[Collected data entries]
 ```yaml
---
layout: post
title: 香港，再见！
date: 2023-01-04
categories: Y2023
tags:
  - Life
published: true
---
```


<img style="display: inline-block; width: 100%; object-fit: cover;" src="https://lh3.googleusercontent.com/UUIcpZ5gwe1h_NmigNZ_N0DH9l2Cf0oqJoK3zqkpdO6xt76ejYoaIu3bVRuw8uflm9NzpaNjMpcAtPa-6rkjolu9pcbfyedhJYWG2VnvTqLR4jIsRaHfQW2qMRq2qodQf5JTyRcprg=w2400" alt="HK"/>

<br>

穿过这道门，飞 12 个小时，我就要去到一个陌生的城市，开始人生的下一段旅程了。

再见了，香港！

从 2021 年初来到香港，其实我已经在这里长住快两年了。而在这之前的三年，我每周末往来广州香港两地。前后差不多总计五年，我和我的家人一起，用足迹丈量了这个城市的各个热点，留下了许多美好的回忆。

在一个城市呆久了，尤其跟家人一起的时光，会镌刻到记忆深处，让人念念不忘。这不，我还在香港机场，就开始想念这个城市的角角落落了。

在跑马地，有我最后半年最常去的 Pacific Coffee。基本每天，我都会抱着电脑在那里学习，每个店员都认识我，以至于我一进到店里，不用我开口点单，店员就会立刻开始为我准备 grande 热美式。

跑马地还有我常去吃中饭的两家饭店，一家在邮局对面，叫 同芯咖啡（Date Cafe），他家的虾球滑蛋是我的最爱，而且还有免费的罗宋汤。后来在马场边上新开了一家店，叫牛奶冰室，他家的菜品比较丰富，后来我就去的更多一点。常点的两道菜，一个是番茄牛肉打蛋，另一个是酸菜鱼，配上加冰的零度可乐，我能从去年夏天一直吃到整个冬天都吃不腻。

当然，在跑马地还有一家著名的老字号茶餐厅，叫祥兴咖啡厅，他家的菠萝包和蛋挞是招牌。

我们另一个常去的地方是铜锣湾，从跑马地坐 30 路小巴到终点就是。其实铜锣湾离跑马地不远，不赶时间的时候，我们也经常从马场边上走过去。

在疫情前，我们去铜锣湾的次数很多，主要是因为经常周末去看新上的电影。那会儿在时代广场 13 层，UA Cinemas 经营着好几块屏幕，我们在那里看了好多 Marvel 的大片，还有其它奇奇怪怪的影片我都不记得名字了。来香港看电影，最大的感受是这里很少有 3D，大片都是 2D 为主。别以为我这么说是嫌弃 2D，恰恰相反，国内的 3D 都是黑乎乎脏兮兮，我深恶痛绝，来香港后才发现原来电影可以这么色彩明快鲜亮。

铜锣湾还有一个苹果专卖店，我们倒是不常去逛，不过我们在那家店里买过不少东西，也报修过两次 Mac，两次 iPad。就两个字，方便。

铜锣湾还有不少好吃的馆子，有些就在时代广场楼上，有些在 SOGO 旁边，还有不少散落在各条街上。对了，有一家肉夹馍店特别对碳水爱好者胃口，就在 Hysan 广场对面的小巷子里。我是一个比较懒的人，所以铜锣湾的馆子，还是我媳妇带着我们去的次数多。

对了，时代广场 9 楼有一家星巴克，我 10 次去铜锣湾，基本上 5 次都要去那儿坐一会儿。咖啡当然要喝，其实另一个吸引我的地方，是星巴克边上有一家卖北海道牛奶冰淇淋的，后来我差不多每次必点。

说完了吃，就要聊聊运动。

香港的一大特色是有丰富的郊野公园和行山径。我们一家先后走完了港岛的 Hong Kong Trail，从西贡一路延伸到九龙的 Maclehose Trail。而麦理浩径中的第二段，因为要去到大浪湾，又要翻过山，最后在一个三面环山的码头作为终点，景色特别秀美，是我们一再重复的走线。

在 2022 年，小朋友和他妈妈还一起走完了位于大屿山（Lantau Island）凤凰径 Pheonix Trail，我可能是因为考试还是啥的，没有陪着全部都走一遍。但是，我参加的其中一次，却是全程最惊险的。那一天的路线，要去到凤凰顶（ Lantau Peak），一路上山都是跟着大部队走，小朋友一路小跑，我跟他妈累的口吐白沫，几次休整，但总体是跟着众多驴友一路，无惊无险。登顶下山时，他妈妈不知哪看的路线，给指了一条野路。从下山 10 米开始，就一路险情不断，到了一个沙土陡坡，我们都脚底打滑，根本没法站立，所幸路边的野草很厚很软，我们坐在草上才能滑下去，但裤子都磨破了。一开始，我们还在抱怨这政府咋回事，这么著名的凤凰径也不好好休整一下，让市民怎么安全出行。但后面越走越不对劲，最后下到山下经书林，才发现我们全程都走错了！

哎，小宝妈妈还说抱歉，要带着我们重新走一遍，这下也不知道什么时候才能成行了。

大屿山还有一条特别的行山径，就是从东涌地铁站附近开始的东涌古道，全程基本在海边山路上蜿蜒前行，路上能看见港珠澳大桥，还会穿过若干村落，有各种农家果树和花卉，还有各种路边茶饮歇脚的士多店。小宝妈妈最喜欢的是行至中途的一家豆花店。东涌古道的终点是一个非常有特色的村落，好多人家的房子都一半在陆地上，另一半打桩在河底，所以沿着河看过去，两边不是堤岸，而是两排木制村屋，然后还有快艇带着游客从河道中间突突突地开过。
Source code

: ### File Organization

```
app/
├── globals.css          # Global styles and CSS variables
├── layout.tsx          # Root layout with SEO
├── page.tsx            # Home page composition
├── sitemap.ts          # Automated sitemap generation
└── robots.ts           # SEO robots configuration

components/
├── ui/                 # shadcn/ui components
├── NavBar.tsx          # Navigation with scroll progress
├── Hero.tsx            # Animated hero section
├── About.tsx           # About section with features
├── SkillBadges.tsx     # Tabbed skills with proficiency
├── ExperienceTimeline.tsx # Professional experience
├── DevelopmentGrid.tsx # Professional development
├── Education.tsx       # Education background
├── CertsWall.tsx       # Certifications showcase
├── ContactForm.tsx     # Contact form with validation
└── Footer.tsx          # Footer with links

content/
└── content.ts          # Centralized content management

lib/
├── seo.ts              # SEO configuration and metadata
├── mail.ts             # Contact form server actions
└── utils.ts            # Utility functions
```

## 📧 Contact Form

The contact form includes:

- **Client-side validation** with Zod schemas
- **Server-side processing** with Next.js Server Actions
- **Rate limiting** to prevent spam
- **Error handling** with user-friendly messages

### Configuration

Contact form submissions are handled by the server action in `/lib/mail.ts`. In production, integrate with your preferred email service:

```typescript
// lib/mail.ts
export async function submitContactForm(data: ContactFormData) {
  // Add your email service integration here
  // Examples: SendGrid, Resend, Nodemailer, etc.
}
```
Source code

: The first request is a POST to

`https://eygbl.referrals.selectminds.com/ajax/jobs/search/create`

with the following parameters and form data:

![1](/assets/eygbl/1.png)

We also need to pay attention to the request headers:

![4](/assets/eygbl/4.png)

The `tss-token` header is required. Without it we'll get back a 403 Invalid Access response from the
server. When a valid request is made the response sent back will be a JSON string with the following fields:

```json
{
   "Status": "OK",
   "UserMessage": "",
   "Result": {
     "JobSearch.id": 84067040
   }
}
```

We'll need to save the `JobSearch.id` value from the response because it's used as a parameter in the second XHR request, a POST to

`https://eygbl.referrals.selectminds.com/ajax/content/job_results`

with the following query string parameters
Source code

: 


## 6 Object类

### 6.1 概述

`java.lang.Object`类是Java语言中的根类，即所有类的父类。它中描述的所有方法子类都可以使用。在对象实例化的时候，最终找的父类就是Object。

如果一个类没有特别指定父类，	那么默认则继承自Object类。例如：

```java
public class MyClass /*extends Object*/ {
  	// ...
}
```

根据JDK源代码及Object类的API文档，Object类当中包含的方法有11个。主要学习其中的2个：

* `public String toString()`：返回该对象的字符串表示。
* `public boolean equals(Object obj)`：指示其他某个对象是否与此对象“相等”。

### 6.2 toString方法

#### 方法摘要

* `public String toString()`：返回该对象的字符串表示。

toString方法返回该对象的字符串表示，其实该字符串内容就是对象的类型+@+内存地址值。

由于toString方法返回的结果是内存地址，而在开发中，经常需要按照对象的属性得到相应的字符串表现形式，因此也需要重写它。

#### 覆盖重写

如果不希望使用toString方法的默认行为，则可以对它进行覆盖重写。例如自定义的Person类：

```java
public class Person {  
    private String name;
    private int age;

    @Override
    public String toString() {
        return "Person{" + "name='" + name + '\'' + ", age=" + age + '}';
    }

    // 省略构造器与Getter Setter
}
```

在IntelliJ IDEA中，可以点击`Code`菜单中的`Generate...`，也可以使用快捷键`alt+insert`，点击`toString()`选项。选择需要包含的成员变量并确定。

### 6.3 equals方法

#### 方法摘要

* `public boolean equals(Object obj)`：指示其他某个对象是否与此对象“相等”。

• Instructions to follow: The answer should be a single number: how many lines in the records contain "Professional".

• Solution below: 2